The pricing dynamic is the clearest example. Entrepreneurs who set prices by observing competitor pricing are substituting social proof for analysis of their own cost structure, value proposition, and customer willingness-to-pay. The result is sector-wide price compression where every company converges on a modal price point that may be appropriate for none of them.

Feature development follows the same pattern. A product roadmap driven by “competitors have this feature” copies the output without any of the context — customer mix, funding level, technical architecture — that made the feature appropriate for the company that built it.

If the pressure to follow competitors feels persistent and anxiety-driven rather than genuinely strategic — if it is producing decisions you would not make independently — that is worth examining with someone outside the business. A business psychologist or trusted advisor can help separate genuine strategic insight from conformity pressure in ways that competitive analysis articles cannot.

The practical question

Before any strategic decision influenced by competitor behaviour, two questions break the cascade. First: what is the evidence, independent of what competitors have done, that this is right for our specific context? Second: what would we do if we had never seen what our competitors did?

The Asch finding that one dissenter reduces conformity by 80% has a direct structural application: assign someone the explicit role of making the best case against the competitor-influenced decision before it is made. Not to prevent the decision — to ensure it is being made on its own merits rather than on the social proof of what others did.

A book worth reading alongside this

The Innovator’s Dilemma by Clayton Christensen documents some of the most consequential cases of companies imitating established competitors into obsolescence while differentiated new entrants captured the market. His research maps directly onto the cascade mechanism — entire industries following the same strategic logic, collectively, into the wrong direction. For any entrepreneur navigating pressure to follow what competitors are doing, it is the most compelling empirical case for why imitation and survival are not the same thing.

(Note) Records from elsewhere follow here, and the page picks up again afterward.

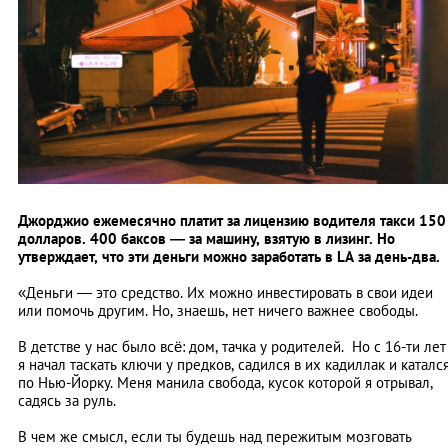
Джорджио ежемесячно платит за лицензию водителя такси 150
долларов. 400 баксов — за машину, взятую в лизинг. Но
утверждает, что эти деньги можно заработать в LA за день-два.
«Деньги — это средство. Их можно инвестировать в свои идеи
или помочь другим. Но, знаешь, нет ничего важнее свободы.
В детстве у нас было всё: дом, тачка у родителей. Но с 16-ти лет
я начал таскать ключи у предков, садился в их кадиллак и каталс
по Нью-Йорку. Меня манила свобода, кусок которой я отрывал,
садясь за руль.
В чем же смысл, если ты будешь над пережитым мозговать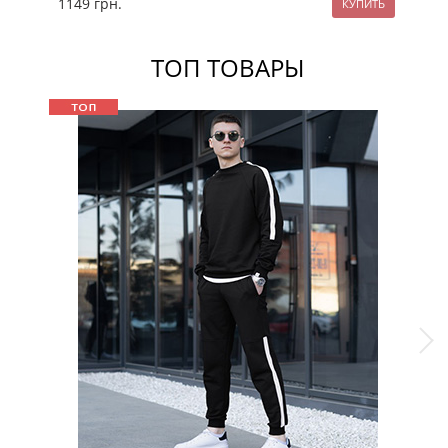
1149
грн.
99
ТОП ТОВАРЫ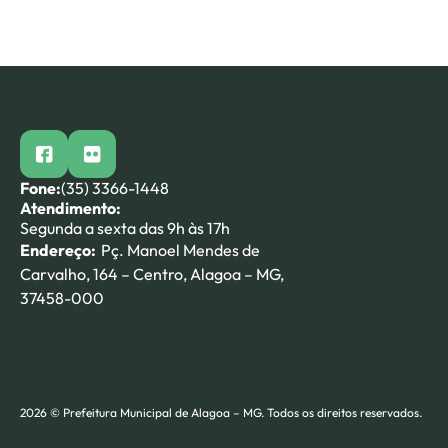
facebook
flickr
Fone:
(35) 3366-1448
Atendimento:
Segunda a sexta das 9h às 17h
Endereço:
Pç. Manoel Mendes de
Carvalho, 164 – Centro, Alagoa – MG,
37458-000
2026 © Prefeitura Municipal de Alagoa – MG. Todos os direitos reservados.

This article discusses psychological patterns documented in research on social influence, conformity, and strategic decision-making. It is not designed to identify, diagnose, or assess any psychological condition, and it is not a substitute for professional support. The patterns described here are well-documented features of human cognition — recognising yourself in them is not a cause for alarm. If, however, you find that these patterns are significantly affecting your work, relationships, or wellbeing, speaking with a psychologist or therapist can provide personalised guidance that an article cannot.

This article is for educational and informational purposes only. It is not a substitute for professional psychological advice, diagnosis, or treatment. If you are experiencing significant psychological distress, please consult a qualified mental health professional.

Sources: Asch, S.E. (1951), in Groups, Leadership and Men, Carnegie Press. Deutsch & Gerard (1955), Journal of Abnormal and Social Psychology, 51(3). Bikhchandani, S., Hirshleifer, D. & Welch, I. (1992), Journal of Political Economy, 100(5). Banerjee, A.V. (1992), Quarterly Journal of Economics, 107(3).